§ Your objective: Below are the records; give again exactly the line with "14: 17 -> 16", the line with "Klaipėdos valstybinė kolegija, Bakalauro", and each line that lies between them, and nothing besides.

§ Extracted records:
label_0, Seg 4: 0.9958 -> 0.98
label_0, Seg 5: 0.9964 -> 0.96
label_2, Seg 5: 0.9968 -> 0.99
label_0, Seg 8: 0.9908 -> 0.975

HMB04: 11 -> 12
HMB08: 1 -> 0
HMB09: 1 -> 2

==

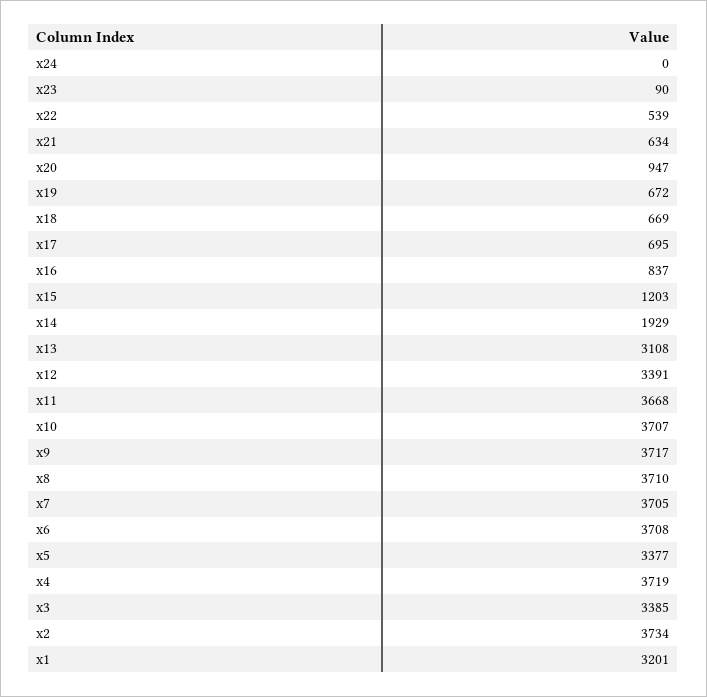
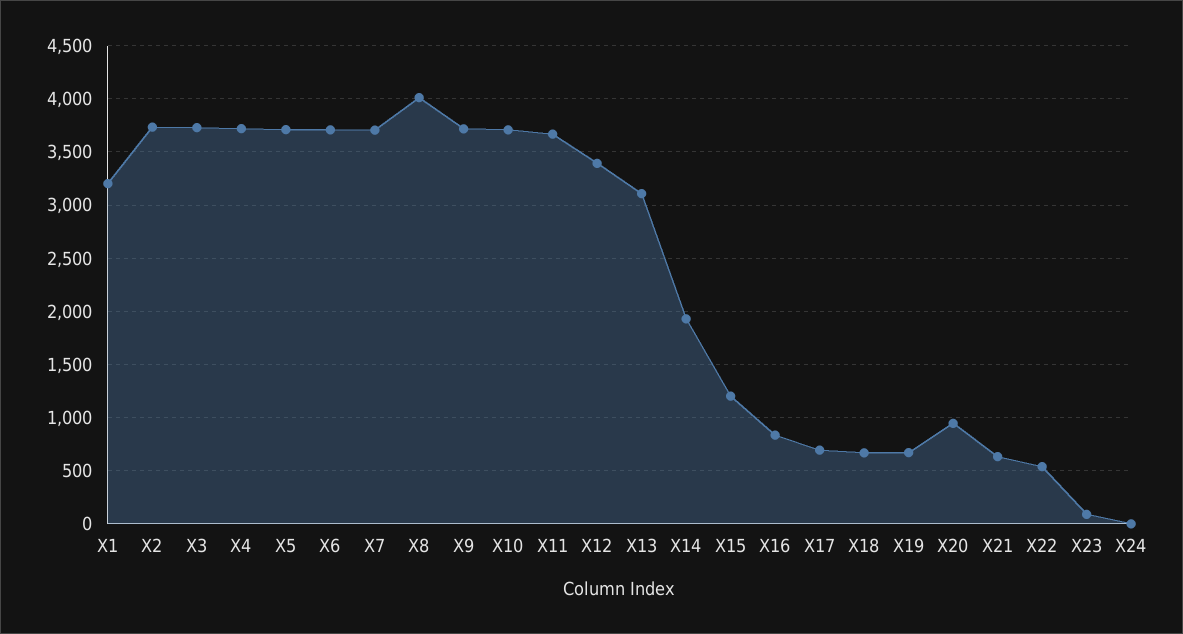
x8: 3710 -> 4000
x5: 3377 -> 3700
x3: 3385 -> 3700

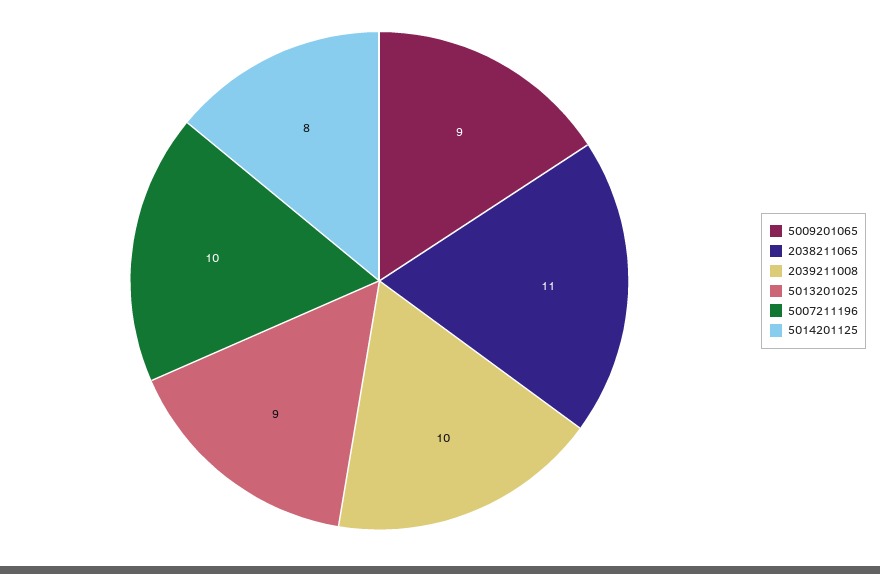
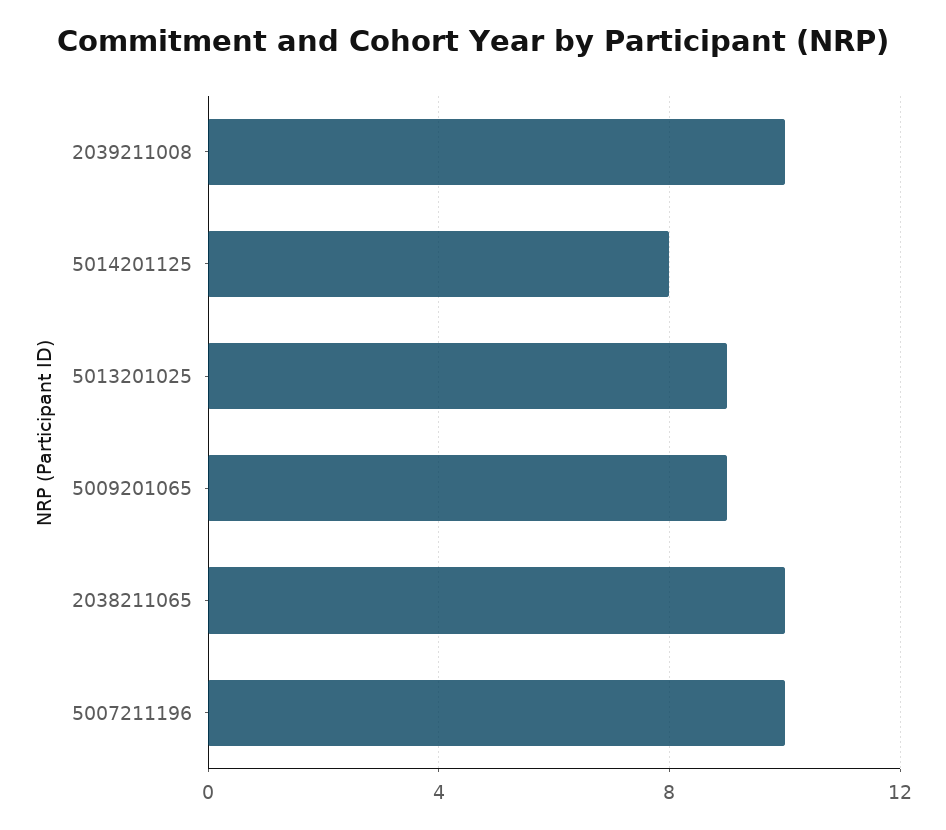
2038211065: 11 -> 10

==

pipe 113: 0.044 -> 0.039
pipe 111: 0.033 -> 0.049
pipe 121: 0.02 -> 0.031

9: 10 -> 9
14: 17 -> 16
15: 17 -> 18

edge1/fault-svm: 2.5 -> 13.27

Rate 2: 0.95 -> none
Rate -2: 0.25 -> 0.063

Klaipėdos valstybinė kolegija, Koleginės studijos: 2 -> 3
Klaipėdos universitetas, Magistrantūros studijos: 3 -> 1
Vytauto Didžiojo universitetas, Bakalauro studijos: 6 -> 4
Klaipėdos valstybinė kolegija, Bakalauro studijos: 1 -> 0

§ Completed task:
14: 17 -> 16
15: 17 -> 18

edge1/fault-svm: 2.5 -> 13.27

Rate 2: 0.95 -> none
Rate -2: 0.25 -> 0.063

Klaipėdos valstybinė kolegija, Koleginės studijos: 2 -> 3
Klaipėdos universitetas, Magistrantūros studijos: 3 -> 1
Vytauto Didžiojo universitetas, Bakalauro studijos: 6 -> 4
Klaipėdos valstybinė kolegija, Bakalauro studijos: 1 -> 0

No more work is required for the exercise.